Os jornalistas e apresentadores da Rádio Djumbai foram suspensos até nova ordem, soube o CNEWS esta quinta-feira, 22 de janeiro, através de uma fonte próxima do proprietário do órgão de comunicação social privado. A decisão terá sido comunicada internamente sem uma explicação formal detalhada, mas com a indicação clara de que se trata de uma orientação vinda do poder.
“Há uma ordem para suspender os jornalistas, incluindo o diretor, até nova ordem”, afirmou a fonte, acrescentando que, embora não tenham sido explicitados os fundamentos de forma oficial, “o poder não quer críticas”. A mesma fonte reconheceu que existe um ambiente de pressão crescente sobre os conteúdos editoriais considerados desfavoráveis às autoridades.
A Rádio Djumbai pertence ao antigo primeiro-ministro Braima Camará, líder de uma das alas do MADEM-15, formação política que nas últimas eleições apoiou Umaro Sissoco Embaló na sua tentativa de reeleição. O contexto político em que a decisão surge reforça as suspeitas de que a suspensão poderá estar relacionada com a linha editorial adotada recentemente pela estação.
Num dos seus programas de música e informação, um apresentador conhecido como “Isnaba” comentou publicamente a denúncia de Siga Batista, que afirmou estar a ser alvo de perseguição por parte do primeiro-ministro do Governo de Transição, Ilídio Vieira Té. Durante a emissão, o animador utilizou a música do grupo Cientistas Realistas, intitulada “Mindjor bo disiste” (Melhor é desistirem), acrescentando que “Siga Batista não desistirá”, comentário interpretado como uma crítica implícita ao poder.
Segundo a mesma fonte, “há um aviso do regime sobre os conteúdos que a rádio emite e que vão contra o poder”. Ainda assim, sublinhou que não pode afirmar com total certeza que a suspensão tenha sido diretamente motivada pela intervenção de Isnaba, apesar de admitir que “as ações coincidiram no tempo”, o que reforça a perceção de ligação entre os factos.

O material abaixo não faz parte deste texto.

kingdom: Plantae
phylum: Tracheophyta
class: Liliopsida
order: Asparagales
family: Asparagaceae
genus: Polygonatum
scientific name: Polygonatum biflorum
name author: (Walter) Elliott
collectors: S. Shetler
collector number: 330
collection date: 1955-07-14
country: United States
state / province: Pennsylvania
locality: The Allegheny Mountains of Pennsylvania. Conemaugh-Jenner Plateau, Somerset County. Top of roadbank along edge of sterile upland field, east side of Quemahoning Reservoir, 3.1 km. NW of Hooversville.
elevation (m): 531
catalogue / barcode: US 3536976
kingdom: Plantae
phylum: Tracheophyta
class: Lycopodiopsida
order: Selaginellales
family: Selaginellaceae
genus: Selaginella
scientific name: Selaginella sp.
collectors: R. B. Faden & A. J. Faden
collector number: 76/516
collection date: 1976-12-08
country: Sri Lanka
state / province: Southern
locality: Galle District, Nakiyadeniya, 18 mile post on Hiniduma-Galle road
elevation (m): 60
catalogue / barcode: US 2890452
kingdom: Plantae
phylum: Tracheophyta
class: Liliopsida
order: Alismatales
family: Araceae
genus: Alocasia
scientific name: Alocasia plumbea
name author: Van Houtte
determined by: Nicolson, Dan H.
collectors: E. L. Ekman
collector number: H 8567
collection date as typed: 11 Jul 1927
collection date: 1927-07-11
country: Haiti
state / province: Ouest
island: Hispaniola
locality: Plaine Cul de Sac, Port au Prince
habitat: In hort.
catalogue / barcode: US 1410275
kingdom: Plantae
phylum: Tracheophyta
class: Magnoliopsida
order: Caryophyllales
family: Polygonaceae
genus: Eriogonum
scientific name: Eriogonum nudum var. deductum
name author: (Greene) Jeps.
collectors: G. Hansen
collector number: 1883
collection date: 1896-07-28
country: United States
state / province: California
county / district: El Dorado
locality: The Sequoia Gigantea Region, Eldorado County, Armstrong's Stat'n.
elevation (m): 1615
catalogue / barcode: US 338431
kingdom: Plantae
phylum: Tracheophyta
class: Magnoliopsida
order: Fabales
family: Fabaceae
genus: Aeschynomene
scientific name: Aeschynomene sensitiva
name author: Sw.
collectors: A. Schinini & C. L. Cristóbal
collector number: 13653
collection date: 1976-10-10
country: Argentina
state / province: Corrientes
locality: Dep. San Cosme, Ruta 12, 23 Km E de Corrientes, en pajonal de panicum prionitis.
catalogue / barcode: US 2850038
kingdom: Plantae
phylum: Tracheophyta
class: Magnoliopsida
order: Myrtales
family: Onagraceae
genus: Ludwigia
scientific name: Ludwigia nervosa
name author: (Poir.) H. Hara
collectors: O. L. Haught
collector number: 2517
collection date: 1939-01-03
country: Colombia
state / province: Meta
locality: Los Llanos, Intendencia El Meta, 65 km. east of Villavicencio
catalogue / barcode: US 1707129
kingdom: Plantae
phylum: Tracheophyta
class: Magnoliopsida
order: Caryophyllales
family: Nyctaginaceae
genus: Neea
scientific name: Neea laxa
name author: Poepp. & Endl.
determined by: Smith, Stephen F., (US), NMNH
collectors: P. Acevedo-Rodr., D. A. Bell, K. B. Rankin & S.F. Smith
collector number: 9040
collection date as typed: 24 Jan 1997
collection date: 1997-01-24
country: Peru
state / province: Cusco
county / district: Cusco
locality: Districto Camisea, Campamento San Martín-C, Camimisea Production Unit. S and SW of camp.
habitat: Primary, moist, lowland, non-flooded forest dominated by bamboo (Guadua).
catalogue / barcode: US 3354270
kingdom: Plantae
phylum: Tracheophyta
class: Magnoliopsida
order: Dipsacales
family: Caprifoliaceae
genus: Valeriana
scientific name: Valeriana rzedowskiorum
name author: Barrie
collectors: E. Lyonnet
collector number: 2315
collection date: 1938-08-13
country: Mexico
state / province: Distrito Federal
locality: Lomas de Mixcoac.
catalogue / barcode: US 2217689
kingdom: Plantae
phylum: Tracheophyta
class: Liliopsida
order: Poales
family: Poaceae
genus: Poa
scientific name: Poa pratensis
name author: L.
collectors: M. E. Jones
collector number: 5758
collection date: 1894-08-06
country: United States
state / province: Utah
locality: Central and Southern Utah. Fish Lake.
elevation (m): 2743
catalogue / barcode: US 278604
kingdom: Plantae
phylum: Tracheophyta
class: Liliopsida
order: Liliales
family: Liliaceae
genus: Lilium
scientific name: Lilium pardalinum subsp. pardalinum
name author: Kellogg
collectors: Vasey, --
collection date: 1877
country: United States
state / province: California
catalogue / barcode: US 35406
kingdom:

A decisão afeta tanto jornalistas como apresentadores dos programas, ficando a rádio, para já, apenas com técnicos responsáveis pela animação musical, sem conteúdos informativos ou jornalísticos. Esta limitação altera de forma significativa o perfil editorial da estação e reduz drasticamente o seu papel informativo junto da população.
“Não sei quando a situação poderá ser resolvida, mas espero que não demore, porque afetou seriamente o funcionamento e a performance que a rádio vinha a ter na sociedade”, lamentou a fonte, acrescentando que a suspensão representa um retrocesso para a liberdade de expressão e para o pluralismo mediático no país.